Herhangi bir haksızlığa karşı yapılan protestolara hep sıcak bakmışımdır.
Yargı da dahil olmak üzere her yöntemi denedikten sonra, haklı olduğuna inandığı bir sorunu çözememeyi, bir biçimde protesto etmenin yurttaşlık görevi olduğunu da vurgulamam gerek.
Adam bir gecekondu yapmış.
Aradan zaman geçmiş, yerel yönetim gecekondusuna elektrik, su bağlamış, telefon vermiş.
Yıllar sonra, adamın gecekondu yaptığı mekan, imara girmiş, değer kazanmış.
Ortaya bir arsa toparlayıcısı çıkmış, tüm arsaları almış, adama da “bu arsa artık benim, haydi bakalım çık buradan, yoksa evini yıkacağım” demiş
Yıllar önce köyünden gelip, arsa satın alan ve barınacak bir gecekondu yapan adam, her türlü yasal yolları denemiş ama bir şey anlayamamış.
Sonunda, gelen yıkım ekiplerine karşı durarak, eline bir şişe benzin alıp evinin damına çıkmış, bir eline de çakmak alarak, “gelmeyin, kendimi yakarım” diye bas bas bağırmaya başlamış.
Sonuçta yaptığı eylemden dolayı amacına ulaşamasa da bir protesto biçimi gerçekleştirmiş.
Haydi takdir etmeyin…
Yaptığı gecekonduya su bağlayan belediye ortada yok.
Elektrik veren kurum ortada yok.
Telefon hattı çeken kurum ortada yok.
Onların tümü, suçu gecekonduyu yapan yurttaşa yüklemiş ve ortadan kaybolmuşlar.
Şimdi bu yurttaşa hak verir misiniz, vermez misiniz?
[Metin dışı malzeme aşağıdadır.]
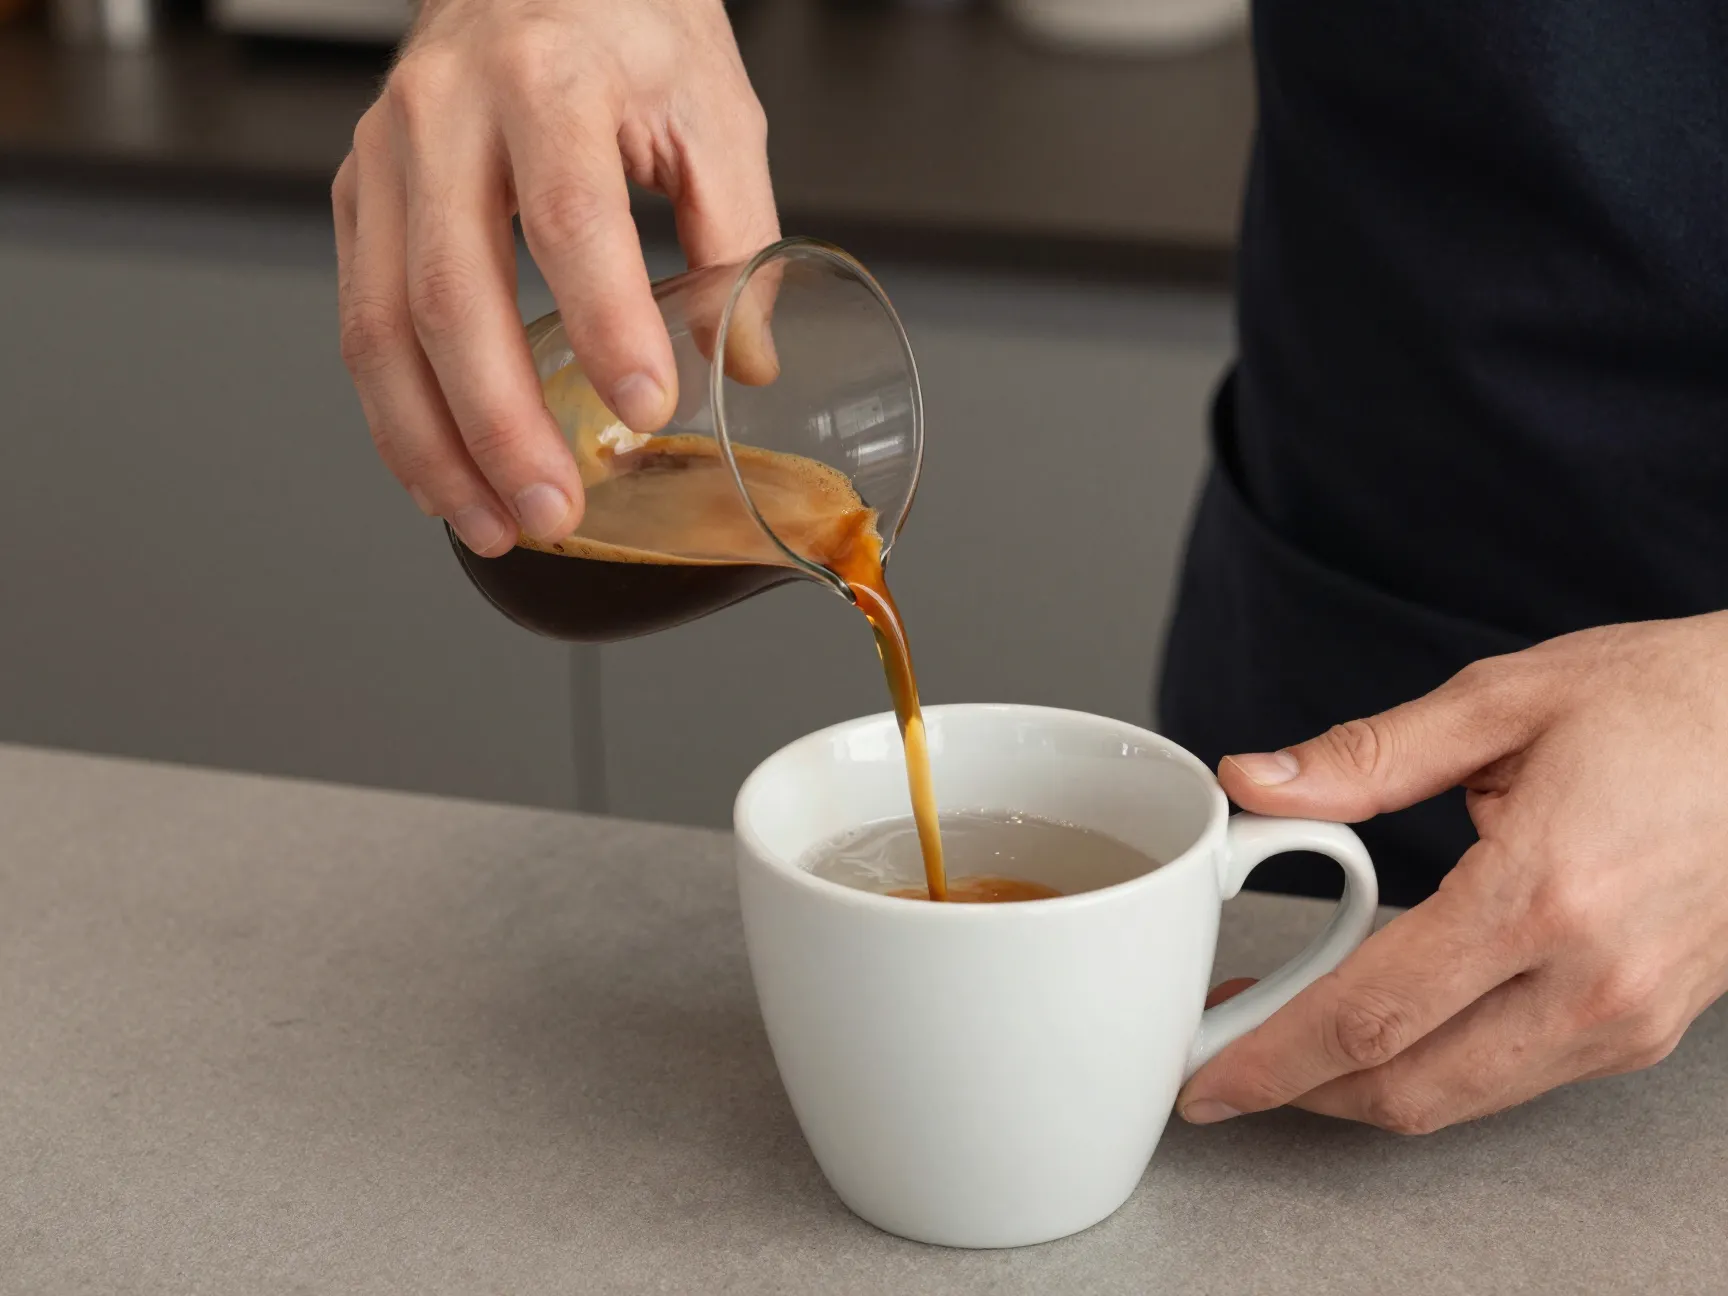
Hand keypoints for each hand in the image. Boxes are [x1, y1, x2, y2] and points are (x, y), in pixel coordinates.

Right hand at [333, 0, 778, 554]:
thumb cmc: (625, 23)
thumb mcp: (713, 110)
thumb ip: (738, 236)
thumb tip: (746, 364)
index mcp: (549, 81)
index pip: (571, 220)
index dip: (607, 326)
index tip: (651, 408)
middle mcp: (447, 115)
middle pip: (451, 294)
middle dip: (501, 424)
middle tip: (554, 507)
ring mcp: (386, 157)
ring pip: (381, 325)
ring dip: (434, 445)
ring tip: (494, 523)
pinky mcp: (359, 196)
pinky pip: (360, 321)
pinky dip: (397, 414)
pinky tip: (439, 475)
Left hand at [1179, 613, 1727, 1133]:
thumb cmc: (1667, 704)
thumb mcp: (1501, 702)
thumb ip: (1364, 757)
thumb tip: (1254, 783)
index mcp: (1542, 894)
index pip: (1372, 1012)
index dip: (1272, 1056)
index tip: (1204, 1075)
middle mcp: (1591, 979)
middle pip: (1408, 1086)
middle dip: (1297, 1094)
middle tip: (1219, 1071)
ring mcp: (1628, 1018)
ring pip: (1462, 1098)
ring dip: (1359, 1090)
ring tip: (1282, 1049)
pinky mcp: (1647, 1028)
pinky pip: (1514, 1078)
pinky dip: (1431, 1070)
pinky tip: (1381, 1031)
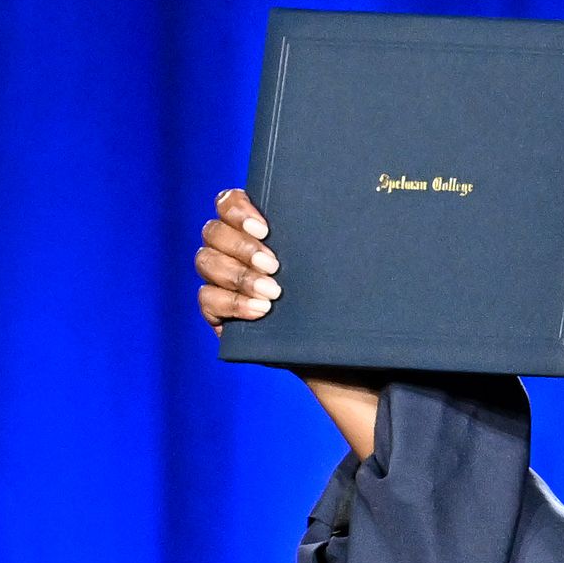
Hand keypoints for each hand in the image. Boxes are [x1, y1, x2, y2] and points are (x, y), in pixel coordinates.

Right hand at [195, 185, 378, 455]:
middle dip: (242, 247)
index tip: (266, 227)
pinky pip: (207, 300)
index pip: (228, 202)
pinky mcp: (222, 315)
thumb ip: (333, 241)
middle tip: (275, 266)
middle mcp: (236, 252)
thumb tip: (357, 208)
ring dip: (238, 276)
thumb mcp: (343, 272)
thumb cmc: (348, 309)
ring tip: (273, 294)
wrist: (347, 360)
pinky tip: (260, 312)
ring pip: (206, 262)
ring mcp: (226, 283)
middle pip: (213, 231)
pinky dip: (231, 303)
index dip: (238, 208)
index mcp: (259, 231)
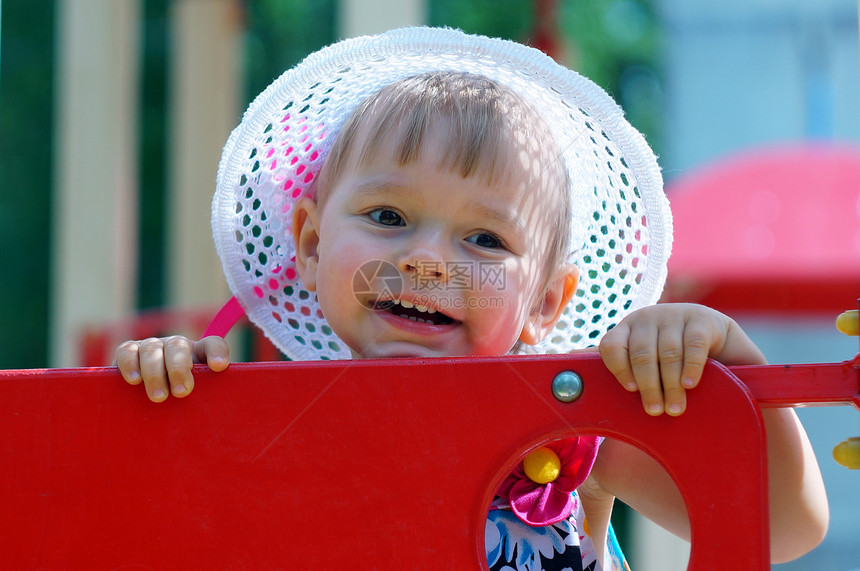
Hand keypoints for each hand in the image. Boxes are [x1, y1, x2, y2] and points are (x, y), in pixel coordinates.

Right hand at [115, 335, 229, 401]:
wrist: (143, 402)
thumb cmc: (178, 403)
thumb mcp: (194, 399)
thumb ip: (204, 399)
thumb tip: (212, 417)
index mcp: (198, 353)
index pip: (212, 345)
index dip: (217, 352)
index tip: (219, 367)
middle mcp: (175, 346)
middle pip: (178, 346)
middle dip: (179, 369)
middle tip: (182, 392)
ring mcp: (152, 346)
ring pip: (152, 349)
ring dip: (155, 372)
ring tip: (159, 397)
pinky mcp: (128, 351)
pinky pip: (126, 351)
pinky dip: (130, 364)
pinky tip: (134, 381)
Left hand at [598, 303, 764, 415]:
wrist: (726, 348)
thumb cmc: (679, 364)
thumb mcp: (651, 364)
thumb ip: (622, 367)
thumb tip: (574, 373)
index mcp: (629, 329)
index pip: (612, 345)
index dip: (618, 369)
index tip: (630, 390)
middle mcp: (649, 317)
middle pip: (641, 354)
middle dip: (649, 386)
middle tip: (656, 411)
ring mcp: (676, 314)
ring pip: (667, 353)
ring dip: (671, 384)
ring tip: (675, 408)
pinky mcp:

Bu sıradan yurttaşın, kendisine kimsenin sahip çıkmadığını görünce, eline benzin alarak kendini yakmak istemesini nasıl karşılarsınız?
Bu konudaki duyarlılığımızı yitirdiğimizi düşünüyorum.
Çünkü yurdun çeşitli yörelerinde, özelliklede göç alan büyük kentlerde bu tür olaylara sık sık rastlanıyor.
Bunun içindir ki ben, bir haksızlığa karşı yapılan protestolara hep sıcak bakmışımdır.
xxx
Böyle bir girişten sonra bana elektronik postayla gelen bir fıkrayı sizinle paylaşmak istiyorum.
Ormanda bir tavşan, önüne bir daktilo almış tak tuk yazıyormuş.
Oradan geçen bir tilki sormuş; “ne yazıyorsun tavşan?” Tavşan yanıt vermiş; “doktora tezimi yazıyorum. Konusu da tilki nasıl yenir.”
Tilki, “tavşan tilkiyi yiyebilir mi?” diye sorunca tavşan “gel sana ispat edeyim” demiş ve tilkiyi yuvasına sokmuş.
Biraz sonra yuvadan tavşan yalnız başına çıkıp, daktilosunun başına yeniden geçmiş.
Bu kez oradan geçen kurt sormuş; “tavşan ne yazıyorsun?” Tavşan, “kurt nasıl yenir adlı doktora tezimi hazırlıyorum” demiş.
Kurt gülmüş, “yahu hiç tavşan kurdu yiyebilir mi?” diye sormuş.
Tavşan “gel benimle” diye kurdu da yuvasına sokmuş.
Bir süre sonra tavşan yuvadan yine yalnız çıkmış.
Tavşanın yuvasında ise manzara şöyleymiş;
Bir köşede tilkinin kemikleri, bir köşede de kurdun kemikleri…
Başköşede ise, tavşanın “doktora danışmanı” aslan, kürdanla dişlerini temizliyor…
Yukarıdaki girişimden sonra bu fıkracıkla ne demek istediğimi bilmem anlatabildim mi?